Assignment
One part of the entries below is wanted: the lines from the one containing "71: (261, 429)" through the one containing "111: (33, 196)". Write those out exactly and nothing else.

Supplied data

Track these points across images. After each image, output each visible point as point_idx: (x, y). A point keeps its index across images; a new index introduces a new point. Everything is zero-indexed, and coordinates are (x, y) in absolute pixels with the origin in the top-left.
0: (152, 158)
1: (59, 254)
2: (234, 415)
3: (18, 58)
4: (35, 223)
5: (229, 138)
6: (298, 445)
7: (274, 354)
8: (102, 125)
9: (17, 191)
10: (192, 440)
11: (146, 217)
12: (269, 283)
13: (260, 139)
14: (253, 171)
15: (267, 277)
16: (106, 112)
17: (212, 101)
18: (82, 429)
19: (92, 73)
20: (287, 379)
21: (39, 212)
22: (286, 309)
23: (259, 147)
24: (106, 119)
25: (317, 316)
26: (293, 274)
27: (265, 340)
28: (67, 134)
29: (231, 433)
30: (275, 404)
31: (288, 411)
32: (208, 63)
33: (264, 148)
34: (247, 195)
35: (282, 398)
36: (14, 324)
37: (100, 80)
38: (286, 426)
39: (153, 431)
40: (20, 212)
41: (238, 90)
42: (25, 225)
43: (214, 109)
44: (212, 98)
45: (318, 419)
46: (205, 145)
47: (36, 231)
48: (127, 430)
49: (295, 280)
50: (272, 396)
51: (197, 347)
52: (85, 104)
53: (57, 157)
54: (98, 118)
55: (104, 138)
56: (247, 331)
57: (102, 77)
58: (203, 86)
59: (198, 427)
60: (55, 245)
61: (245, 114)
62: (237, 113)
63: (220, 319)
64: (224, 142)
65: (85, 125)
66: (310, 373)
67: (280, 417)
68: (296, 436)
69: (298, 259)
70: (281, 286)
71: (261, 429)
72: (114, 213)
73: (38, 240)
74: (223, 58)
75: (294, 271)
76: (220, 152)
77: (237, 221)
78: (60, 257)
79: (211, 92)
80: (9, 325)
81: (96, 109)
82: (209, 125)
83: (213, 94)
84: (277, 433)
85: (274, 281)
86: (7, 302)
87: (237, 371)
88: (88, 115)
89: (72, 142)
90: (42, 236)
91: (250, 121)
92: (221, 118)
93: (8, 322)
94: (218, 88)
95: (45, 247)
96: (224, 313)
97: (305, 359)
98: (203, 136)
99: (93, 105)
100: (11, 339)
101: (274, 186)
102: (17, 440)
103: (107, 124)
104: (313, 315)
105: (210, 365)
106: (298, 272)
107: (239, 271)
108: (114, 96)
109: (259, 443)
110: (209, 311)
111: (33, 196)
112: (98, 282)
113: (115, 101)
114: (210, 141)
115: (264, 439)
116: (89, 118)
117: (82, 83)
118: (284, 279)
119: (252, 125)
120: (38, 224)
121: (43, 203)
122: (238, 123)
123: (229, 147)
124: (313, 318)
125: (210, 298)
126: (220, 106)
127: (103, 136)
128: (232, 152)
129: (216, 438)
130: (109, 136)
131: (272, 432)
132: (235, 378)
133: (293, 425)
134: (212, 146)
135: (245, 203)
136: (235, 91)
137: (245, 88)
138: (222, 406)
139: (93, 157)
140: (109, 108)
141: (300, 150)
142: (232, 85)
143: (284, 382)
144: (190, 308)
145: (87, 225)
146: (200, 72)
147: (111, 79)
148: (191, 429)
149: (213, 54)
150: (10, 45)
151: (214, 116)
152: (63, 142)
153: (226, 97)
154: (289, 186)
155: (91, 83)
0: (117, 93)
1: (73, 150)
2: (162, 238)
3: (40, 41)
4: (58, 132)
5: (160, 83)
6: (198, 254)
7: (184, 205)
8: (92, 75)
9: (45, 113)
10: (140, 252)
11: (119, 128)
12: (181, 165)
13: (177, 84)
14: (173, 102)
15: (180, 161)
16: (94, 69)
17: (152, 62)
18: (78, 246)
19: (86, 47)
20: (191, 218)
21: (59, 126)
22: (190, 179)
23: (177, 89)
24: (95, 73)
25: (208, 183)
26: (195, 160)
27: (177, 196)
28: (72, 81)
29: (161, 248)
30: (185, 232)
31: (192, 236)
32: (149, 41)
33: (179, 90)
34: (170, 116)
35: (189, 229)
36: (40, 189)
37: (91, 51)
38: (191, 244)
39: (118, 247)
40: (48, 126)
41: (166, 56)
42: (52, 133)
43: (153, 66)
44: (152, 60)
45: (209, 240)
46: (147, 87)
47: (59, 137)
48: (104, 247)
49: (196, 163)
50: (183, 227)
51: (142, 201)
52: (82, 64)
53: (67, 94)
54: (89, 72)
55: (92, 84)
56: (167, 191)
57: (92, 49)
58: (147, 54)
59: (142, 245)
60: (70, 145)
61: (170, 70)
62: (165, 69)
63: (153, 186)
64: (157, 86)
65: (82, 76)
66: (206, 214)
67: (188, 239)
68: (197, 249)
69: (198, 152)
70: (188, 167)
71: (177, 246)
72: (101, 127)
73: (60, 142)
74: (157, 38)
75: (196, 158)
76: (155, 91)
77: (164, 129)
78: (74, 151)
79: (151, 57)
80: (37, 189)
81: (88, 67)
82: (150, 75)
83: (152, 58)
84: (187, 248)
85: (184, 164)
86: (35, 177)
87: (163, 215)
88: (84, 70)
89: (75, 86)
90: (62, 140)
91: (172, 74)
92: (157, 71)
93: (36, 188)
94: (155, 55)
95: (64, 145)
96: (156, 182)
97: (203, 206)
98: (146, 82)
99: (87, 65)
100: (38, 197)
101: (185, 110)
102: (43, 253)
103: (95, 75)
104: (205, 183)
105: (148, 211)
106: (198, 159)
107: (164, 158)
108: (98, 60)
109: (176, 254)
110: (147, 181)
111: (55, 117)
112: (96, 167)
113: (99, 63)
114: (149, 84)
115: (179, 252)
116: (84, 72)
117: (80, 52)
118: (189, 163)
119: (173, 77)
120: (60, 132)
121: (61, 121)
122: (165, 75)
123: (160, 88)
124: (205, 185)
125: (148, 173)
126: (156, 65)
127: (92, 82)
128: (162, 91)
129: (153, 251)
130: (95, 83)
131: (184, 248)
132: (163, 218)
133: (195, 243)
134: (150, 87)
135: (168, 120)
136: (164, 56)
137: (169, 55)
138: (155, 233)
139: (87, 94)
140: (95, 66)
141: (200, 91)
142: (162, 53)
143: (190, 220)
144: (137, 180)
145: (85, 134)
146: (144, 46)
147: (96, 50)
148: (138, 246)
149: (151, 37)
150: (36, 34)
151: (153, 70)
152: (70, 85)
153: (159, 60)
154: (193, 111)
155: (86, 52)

Solution to the exercise
71: (261, 429)
72: (114, 213)
73: (38, 240)
74: (223, 58)
75: (294, 271)
76: (220, 152)
77: (237, 221)
78: (60, 257)
79: (211, 92)
80: (9, 325)
81: (96, 109)
82: (209, 125)
83: (213, 94)
84: (277, 433)
85: (274, 281)
86: (7, 302)
87: (237, 371)
88: (88, 115)
89: (72, 142)
90: (42, 236)
91: (250, 121)
92: (221, 118)
93: (8, 322)
94: (218, 88)
95: (45, 247)
96: (224, 313)
97: (305, 359)
98: (203, 136)
99: (93, 105)
100: (11, 339)
101: (274, 186)
102: (17, 440)
103: (107, 124)
104: (313, 315)
105: (210, 365)
106: (298, 272)
107: (239, 271)
108: (114, 96)
109: (259, 443)
110: (209, 311)
111: (33, 196)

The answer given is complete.